Kerzner's project management maturity model is legendary ... that may be a big part of the problem with this book. It's full of dated buzzwords, a wafer-thin, ultra-simplistic overview of strategic planning and provides little actionable material for integrating the strategic planning and project management processes.
From Kerzner, and for the price, I expected much much more!
Quick Read, worth the time
This is a very quick read book that talks about a general prject management Model for Companies and especially Technology Organizations within companies.
The Model offered isn't as restrictive or expensive as CMM (CMU's Capability Maturity Model), and outlines how common methods / processes / foundations can be brought together in an overall strategy for Technology organizations to develop in to true Project Oriented groups, working effective within a greater organization.
Much-needed effort, but has pitfalls
This book represents an excellent effort to apply the capability maturity model(CMM) to project management. For reference, the CMM was originated by Mitre Corp. and developed by the Software Engineering Institute originally as a benchmark for determining an organization's software engineering capabilities. It has become a widely used benchmark in the software engineering community and has been extended to other domains, such as human resources (the People Capability Maturity Model) and other disciplines.
The book starts off with an introduction, followed by three chapters that lay the groundwork for the author's maturity model: The Need for Strategic Planning for Project Management, Impact of Economic Conditions on Project Management, Principles of Strategic Planning. The ideas and material presented here are very much applicable to program management offices.
Project Management Maturity Model (PMMM) is introduced in the next chapter, which ties project management to an enterprise-wide strategic planning initiative. It also provides a project management-centric view of capability maturity. The next five chapters are devoted to each of the five levels of the PMMM: Level 1 (Common Language), Level 2 (Common Processes), Level 3 (Singular Methodology), Level 4 (Benchmarking), and Level 5 (Continuous Improvement).
The value of this is project management practices can be assessed against a standard benchmark for capability, which is something that cannot be achieved by comparing these practices against Project Management Institute's Project Management Body of Knowledge.
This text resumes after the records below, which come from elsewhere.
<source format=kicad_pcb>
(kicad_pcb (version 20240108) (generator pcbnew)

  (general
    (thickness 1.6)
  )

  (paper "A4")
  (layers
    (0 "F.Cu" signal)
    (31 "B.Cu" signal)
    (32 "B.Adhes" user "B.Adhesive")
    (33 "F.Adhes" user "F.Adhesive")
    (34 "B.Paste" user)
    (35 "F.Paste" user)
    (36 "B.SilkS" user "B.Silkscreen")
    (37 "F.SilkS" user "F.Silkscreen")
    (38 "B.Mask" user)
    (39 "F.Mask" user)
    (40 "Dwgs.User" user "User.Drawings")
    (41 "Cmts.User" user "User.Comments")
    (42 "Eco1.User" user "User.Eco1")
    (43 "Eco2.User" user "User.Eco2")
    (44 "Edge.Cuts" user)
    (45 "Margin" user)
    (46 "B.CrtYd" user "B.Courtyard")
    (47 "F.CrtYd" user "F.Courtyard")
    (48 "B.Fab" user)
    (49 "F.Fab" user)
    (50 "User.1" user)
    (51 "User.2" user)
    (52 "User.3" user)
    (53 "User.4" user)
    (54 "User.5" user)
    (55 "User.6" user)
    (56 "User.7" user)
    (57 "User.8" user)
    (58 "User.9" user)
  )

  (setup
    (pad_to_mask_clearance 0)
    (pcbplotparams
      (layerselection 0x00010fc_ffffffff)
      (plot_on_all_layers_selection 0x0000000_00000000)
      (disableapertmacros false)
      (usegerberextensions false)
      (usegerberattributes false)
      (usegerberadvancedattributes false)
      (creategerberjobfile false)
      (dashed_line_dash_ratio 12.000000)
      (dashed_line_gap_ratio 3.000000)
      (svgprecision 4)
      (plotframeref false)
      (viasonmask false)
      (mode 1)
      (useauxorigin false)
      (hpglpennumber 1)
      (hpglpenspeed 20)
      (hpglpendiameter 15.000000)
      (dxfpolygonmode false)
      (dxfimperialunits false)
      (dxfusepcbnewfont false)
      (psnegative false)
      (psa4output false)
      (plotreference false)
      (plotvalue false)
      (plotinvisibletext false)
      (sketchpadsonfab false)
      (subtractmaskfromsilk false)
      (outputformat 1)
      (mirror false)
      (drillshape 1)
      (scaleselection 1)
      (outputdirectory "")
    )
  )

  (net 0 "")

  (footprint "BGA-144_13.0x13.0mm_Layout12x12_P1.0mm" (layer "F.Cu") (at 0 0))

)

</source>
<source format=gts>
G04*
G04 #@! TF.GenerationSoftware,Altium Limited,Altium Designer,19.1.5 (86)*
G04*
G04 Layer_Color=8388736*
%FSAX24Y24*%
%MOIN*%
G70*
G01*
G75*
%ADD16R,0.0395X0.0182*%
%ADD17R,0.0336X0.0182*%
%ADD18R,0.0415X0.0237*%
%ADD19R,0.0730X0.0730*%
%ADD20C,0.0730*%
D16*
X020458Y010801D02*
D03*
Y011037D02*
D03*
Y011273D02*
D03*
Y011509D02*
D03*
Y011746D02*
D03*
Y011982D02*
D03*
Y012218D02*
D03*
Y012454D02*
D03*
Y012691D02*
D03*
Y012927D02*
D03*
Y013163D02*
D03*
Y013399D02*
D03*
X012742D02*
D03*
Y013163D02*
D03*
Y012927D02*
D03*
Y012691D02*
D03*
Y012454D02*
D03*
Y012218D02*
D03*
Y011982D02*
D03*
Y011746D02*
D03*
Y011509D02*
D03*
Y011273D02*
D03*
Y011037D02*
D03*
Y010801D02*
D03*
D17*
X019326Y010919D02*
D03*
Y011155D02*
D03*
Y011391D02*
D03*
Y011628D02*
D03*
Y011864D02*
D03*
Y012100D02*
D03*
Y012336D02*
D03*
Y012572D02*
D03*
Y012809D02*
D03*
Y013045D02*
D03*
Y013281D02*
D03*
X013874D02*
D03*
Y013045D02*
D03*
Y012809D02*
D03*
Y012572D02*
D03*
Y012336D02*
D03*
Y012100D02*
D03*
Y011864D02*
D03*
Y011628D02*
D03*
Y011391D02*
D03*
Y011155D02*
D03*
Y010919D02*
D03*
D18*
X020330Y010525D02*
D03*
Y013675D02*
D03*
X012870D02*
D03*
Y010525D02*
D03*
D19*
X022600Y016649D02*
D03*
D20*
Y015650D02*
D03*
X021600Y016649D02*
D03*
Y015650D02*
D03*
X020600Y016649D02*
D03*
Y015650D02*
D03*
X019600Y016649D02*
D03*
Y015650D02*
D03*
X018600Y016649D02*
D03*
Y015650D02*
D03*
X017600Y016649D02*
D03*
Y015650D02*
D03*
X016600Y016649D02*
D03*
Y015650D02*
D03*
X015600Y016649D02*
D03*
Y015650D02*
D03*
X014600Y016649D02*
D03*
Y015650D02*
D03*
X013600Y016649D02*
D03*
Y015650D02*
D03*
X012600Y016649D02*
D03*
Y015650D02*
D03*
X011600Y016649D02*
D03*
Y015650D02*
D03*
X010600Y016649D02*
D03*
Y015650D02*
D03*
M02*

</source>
There is one pitfall to the PMMM that the author proposes: it uses a different paradigm than the CMM, which is Level-1 (Ad Hoc), Level-2 (Repeatable), Level-3 (Defined), Level-4 (Managed) and Level-5 (Optimizing). This is not a problem outside of the software development industry and IT domain where the CMM is not known. However, because the CMM integrates project management into its process areas, the disparity of terminology, assessment paradigm and the model itself will cause confusion and make implementing the PMMM in a CMM organization a nightmare.
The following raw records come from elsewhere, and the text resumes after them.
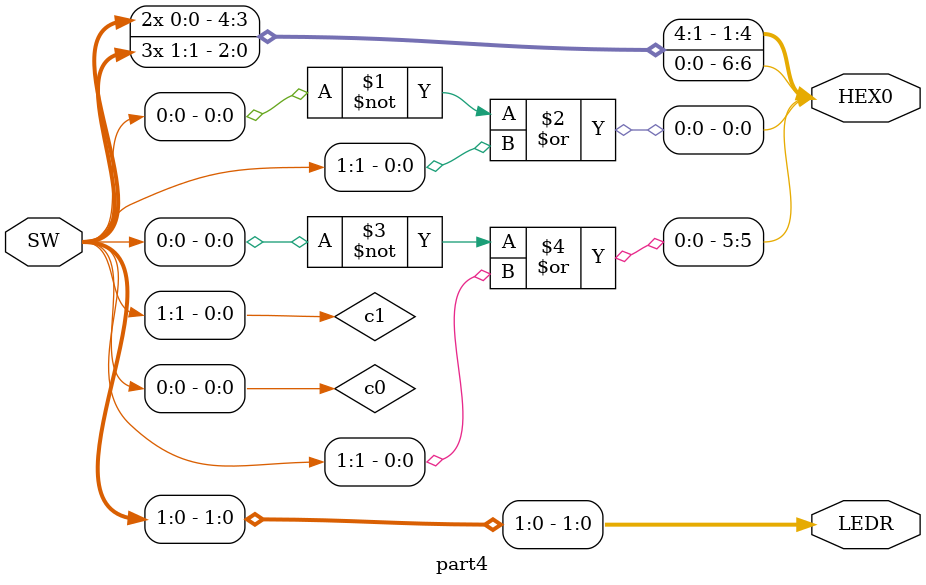
<source format=v>
module part4(SW, LEDR, HEX0);
	input [9:0] SW;
	output [9:0] LEDR;
	output [0:6] HEX0;
	
	wire c0, c1;

	// Assigning c0, c1 to switches
	assign c0 = SW[0];
	assign c1 = SW[1];

	// Adding pretty lights
	assign LEDR[0] = c0;
	assign LEDR[1] = c1;
	
	// Assigning output values
	assign HEX0[0] = ~c0 | c1;
	assign HEX0[1] = c0;
	assign HEX0[2] = c0;
	assign HEX0[3] = c1;
	assign HEX0[4] = c1;
	assign HEX0[5] = ~c0 | c1;
	assign HEX0[6] = c1;
endmodule

</source>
One thing I do like very much is the balanced approach the author takes. This is shown in a chapter titled "Special Problems with Strategic Planning for Project Management." Also, the case studies at the end of the book are excellent reading.
Here's the conundrum: the project management profession needs a benchmark and the PMMM is well thought out and thorough. However, the PMMM differs in many ways from the CMM. My personal take is at least the author drove a stake into the ground by raising an awareness of the need for a PMMM. He also has thought this through and the model itself is sound. I found the book invaluable and thought-provoking. It does lay the foundation for a PMO, as stated by a previous reviewer, and that is something that is only marginally addressed in the official U.S. PM standard (Project Management Body of Knowledge). The value outweighs the cited pitfall, in my opinion, and earns this book 5 stars and my recommendation that every serious PM read this book.